The Lord is in our midst—not coming, not waiting to appear like some top-billing star of the show hiding behind the curtain waiting for the big entrance, but here, now. Here we were desperately looking for God in our life and this little unsung hero of a book wedged in between all those Minor Prophets had it there all along. God is with US. No wonder we couldn’t find God! We weren’t looking in the right place! So all this time that we’ve been waiting for the Lord, God’s been here, waiting for US to notice. All this time that we’ve spent trying to figure God out and figure out what God wants and figure out how we can get to God when we should have been rejoicing. And the passage says that the Lord has taken away our judgments, just smoothed them right over, I suppose. (Actually, I think that’s called forgiveness.) The Hebrew Tanakh translation talks about it as God “soothing us with love”.   I love that, the thought of being soothed with love.  I mean, I guess it would be uncomfortable for God to hang around with us and continue to pick us apart at the same time and why would God hang around at all if it wasn’t for love?

So in the midst of a world that makes no sense, in the midst of a life that is sometimes riddled with questions and heartache, in the midst of the way we hurt each other and judge each other, God comes.

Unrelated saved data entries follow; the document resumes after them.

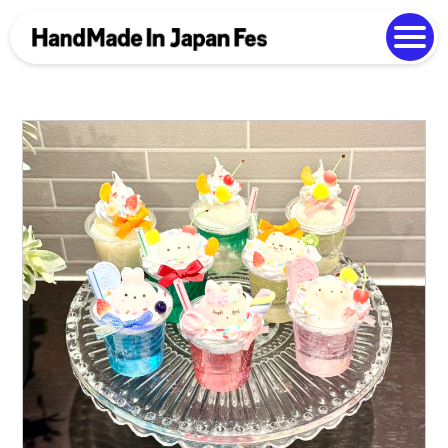
よくある質問
Photo Gallery
過去開催の様子
EN
中文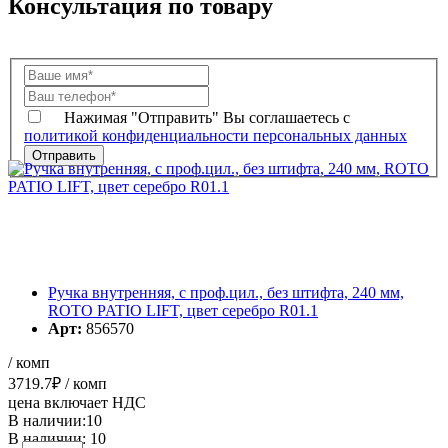
Консультация по товару
Нажимая "Отправить" Вы соглашаетесь с
политикой конфиденциальности персональных данных
Ручка внутренняя, с проф.цил., без штифта, 240 мм,
ROTO PATIO LIFT, цвет серебро R01.1
Арт:
856570
/ комп
3719.7
₽
/ комп
цена включает НДС
В наличии:10
В наличии: 10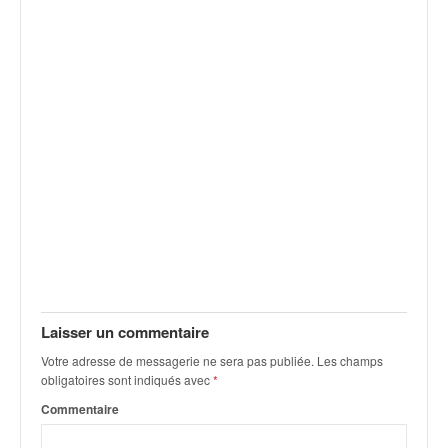
v
i
d
é
o
s
e
t
p
h
o
t
o
s
p
o
Laisser un commentaire
u
Votre adresse de messagerie ne sera pas publiée.
Les champs
r
obligatoires sont indiqués avec
*
c
Commentaire
h
a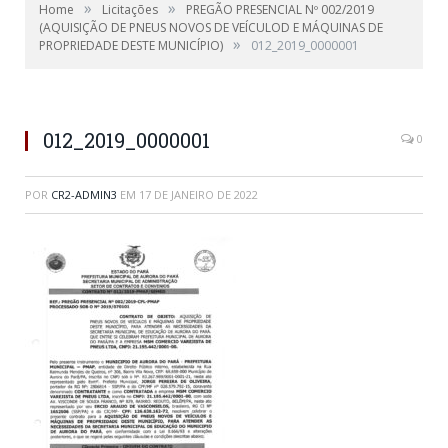
»
»
Home
Licitações
PREGÃO PRESENCIAL Nº 002/2019
(AQUISIÇÃO DE PNEUS NOVOS DE VEÍCULOD E MÁQUINAS DE
»
PROPRIEDADE DESTE MUNICÍPIO)
012_2019_0000001
012_2019_0000001
0
POR
CR2-ADMIN3
EM
17 DE JANEIRO DE 2022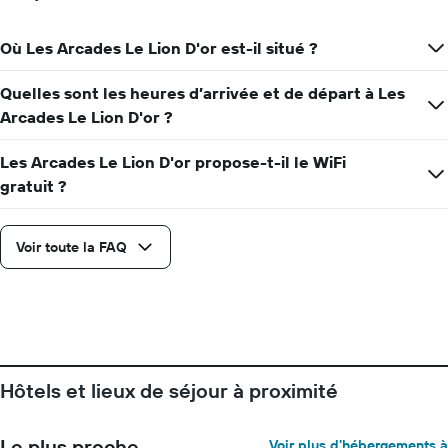
Où Les Arcades Le Lion D'or est-il situé ?
Quelles sont les heures d’arrivée et de départ à Les
Arcades Le Lion D'or ?
Les Arcades Le Lion D'or propose-t-il le WiFi
gratuit ?
Voir toute la FAQ
Hôtels et lieux de séjour à proximité
Le plus proche
Voir plus d'hébergements à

God comes right there into our midst. You see, God didn’t wait for the world to be right. God didn’t wait for us to stop fighting with each other or arguing over who belongs here with us. God didn’t wait for terrorists to quit attacking innocents. God didn’t wait for us so-called innocents to quit attacking those who we think MIGHT be terrorists. God didn’t wait for us to feed the hungry or shelter the homeless. God didn’t wait for us to figure out what it means to be made in the image of God. God just came. God just showed up, really sort of uninvited because frankly sometimes we forget to do that. I don’t think that matters to God. God is not waiting for us to invite God to show up. God is waiting for us to notice that God in our midst. Maybe THIS Advent, we’ll notice. Rejoice! The Lord, your God, is in your midst! Hmmm…maybe we should get ready NOW!